Actions to take:
[1] Print the part of the post on Donald E. Gates below, word for word, between "If Black Lives" and "dead guilty ones.", inclusive.
[2] Answer these questions using the post on Donald E. Gates below:
(a) For how many years was Gates imprisoned?
(b) Which two detectives did the trial find largely fabricated the confession?
(c) How old was Tamir Rice?
[3] List every person named in the post on Donald E. Gates below.

Excerpted passage:
☆ ☆ ☆ ☆ ☆

I Don’t Understand: Why Doesn’t The Life of Donald E. Gates Matter To Black Lives Matter?

GATES

This week, a federal jury found that District of Columbia. police framed Donald E. Gates, an innocent man, for a 1981 rape and murder of a 21-year-old Georgetown University student.  Gates, who is African American, was imprisoned for 27 years. Two days after the verdict, the city settled with Gates for $16.65 million in damages.

The trial determined that two D.C. homicide detectives,Ronald S. Taylor and Norman Brooks, both now retired, largely fabricated  the confession Gates was supposed to have made to a police informant. The detectives also withheld other evidence from Gates’ defense attorney. You can read the whole horrible story here.

There are a couple of aspects of this story, and others like it, that I don’t understand at all.

One is this: why aren’t the two detectives going to prison? Their conduct has cost the city’s taxpayers eight figures in damages, it has already cost an innocent man the prime of his life, and what is their penalty? I would support capital punishment for police like these. Destroying a man’s life, breaching a public duty, shredding public trust, using the law for evil— few murders do so much damage. It makes no sense for there not to be life imprisonment, execution, something to announce to the community that police and law enforcement officers will and must be held to the highest standards, and suffer greatly when they fail to meet the lowest. From what I can tell, these evil detectives—that’s a fair description, isn’t it?— aren’t even going to lose their pensions.

My other bewilderment stems from the strange blindness of Black Lives Matter. Why aren’t they protesting for Donald E. Gates, and the inexcusably large number of black men like him? Why are incarcerated African Americans who are in prison for breaking laws they knew would send them there the “victims” that Black Lives Matter cares about, rather than innocent men callously abused by police willing to sacrifice them to close cases, prosecutors who care about winning more than they care about justice, a system that gives over-burdened public defenders lacking  experience and resources the job of effectively defending indigent clients accused of serious crimes, and lazy juries who lack the intellectual skills to see obvious flaws in cases?

The litany of names we hear from Black Lives Matter are almost never innocent. They are African Americans who died when police used excessive force as they resisted a lawful arrest, or were shot threatening police, like Mike Brown. Sometimes they died as the result of a cascade of mistakes, incompetence and bad luck, as with innocent 12-year old Tamir Rice. The facts in almost every one of these cases are ambiguous and complex, however; most don’t support either the assumption of racism or criminal police conduct, as opposed to excusable reactions to perceived danger or  poor choices under stress. I’d attend a Black Lives Matters march in protest of what happened to Donald E. Gates, who unlike almost all of the Black Lives Matters martyrs was not defying law enforcement or avoiding arrest, and while he lived, had his life gutted by those whose duty it was to protect people exactly like him. Police would be supportive of such a march too. They abhor bad cops like Taylor and Brooks.

If Black Lives Matters really was interested in justice rather than race-based power and political influence, it would be at least as concerned about living innocent victims of law enforcement and the justice system as dead guilty ones.

☆ ☆ ☆ ☆ ☆

Collected data:

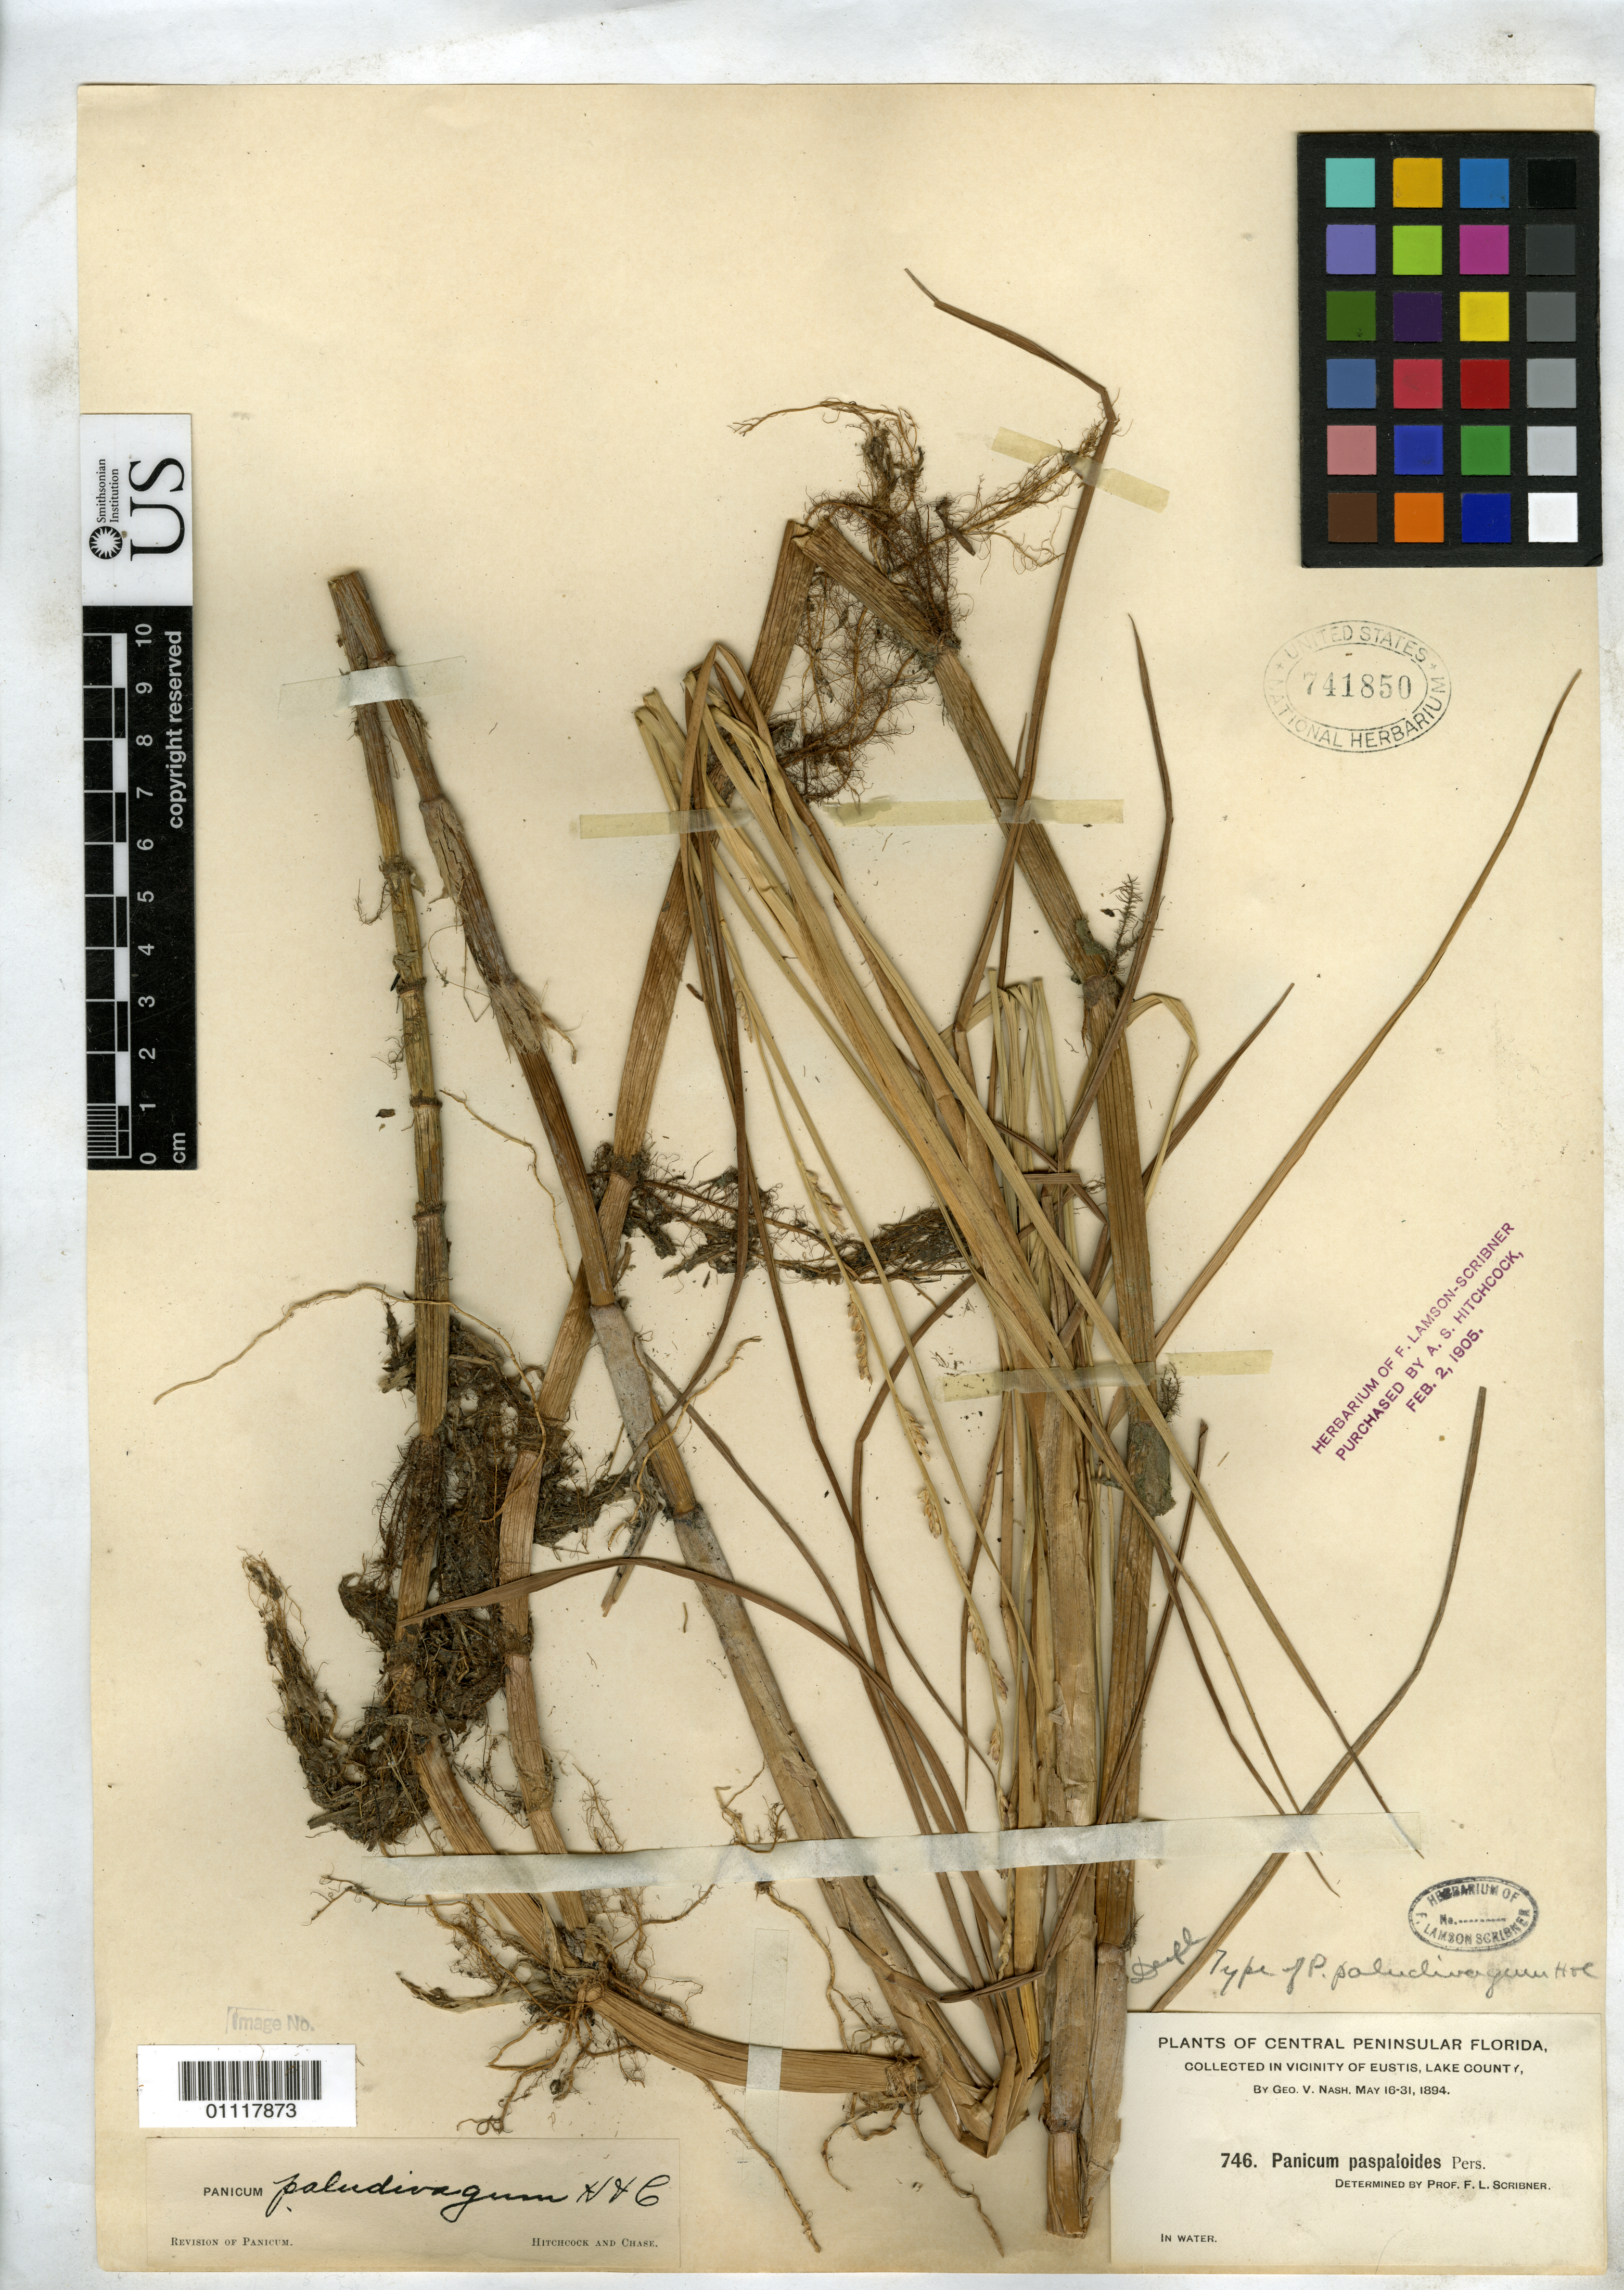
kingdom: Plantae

☆ ☆ ☆ ☆ ☆

Solutions in order:
[1]
If Black Lives Matters really was interested in justice rather than race-based power and political influence, it would be at least as concerned about living innocent victims of law enforcement and the justice system as dead guilty ones.

[2]
(a) 27 years
(b) Ronald S. Taylor and Norman Brooks
(c) 12 years old

[3]
Donald E. Gates
Ronald S. Taylor
Norman Brooks
Mike Brown
Tamir Rice